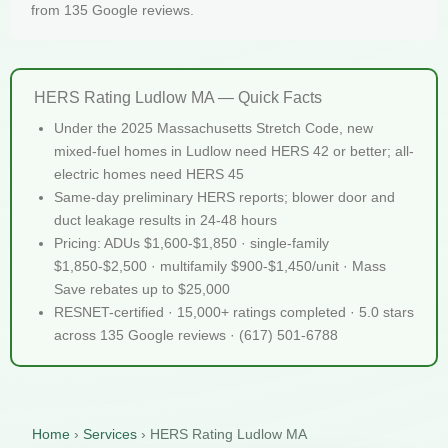
from 135 Google reviews.
HERS Rating Ludlow MA — Quick Facts
Under the 2025 Massachusetts Stretch Code, new
mixed-fuel homes in Ludlow need HERS 42 or better; all-
electric homes need HERS 45
Same-day preliminary HERS reports; blower door and
duct leakage results in 24-48 hours
Pricing: ADUs $1,600-$1,850 · single-family
$1,850-$2,500 · multifamily $900-$1,450/unit · Mass
Save rebates up to $25,000
RESNET-certified · 15,000+ ratings completed · 5.0 stars
across 135 Google reviews · (617) 501-6788
Home
›
Services
›
HERS Rating Ludlow MA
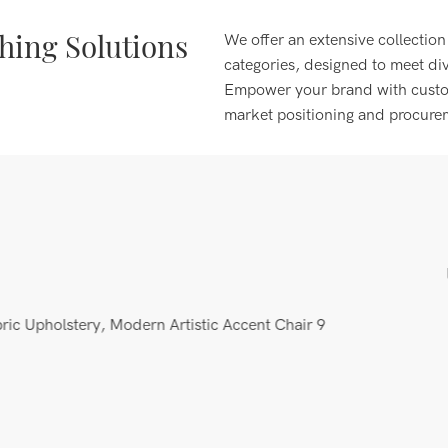
ing Solutions
We offer an extensive collection
categories, designed to meet di
Empower your brand with customi
market positioning and procure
__________________________________________________
◆ HOW TO COMPLETE THIS TASK
Take every line of the material and copy it exactly, leaving out the pictures.

◆ EXERCISE RESULT
from 135 Google reviews.
HERS Rating Ludlow MA — Quick Facts
Under the 2025 Massachusetts Stretch Code, new
mixed-fuel homes in Ludlow need HERS 42 or better; all-
electric homes need HERS 45
Same-day preliminary HERS reports; blower door and
duct leakage results in 24-48 hours
Pricing: ADUs $1,600-$1,850 · single-family
$1,850-$2,500 · multifamily $900-$1,450/unit · Mass
Save rebates up to $25,000
RESNET-certified · 15,000+ ratings completed · 5.0 stars
across 135 Google reviews · (617) 501-6788
Home
›
Services
›
HERS Rating Ludlow MA
ing Solutions
We offer an extensive collection
categories, designed to meet di
Empower your brand with customi
market positioning and procure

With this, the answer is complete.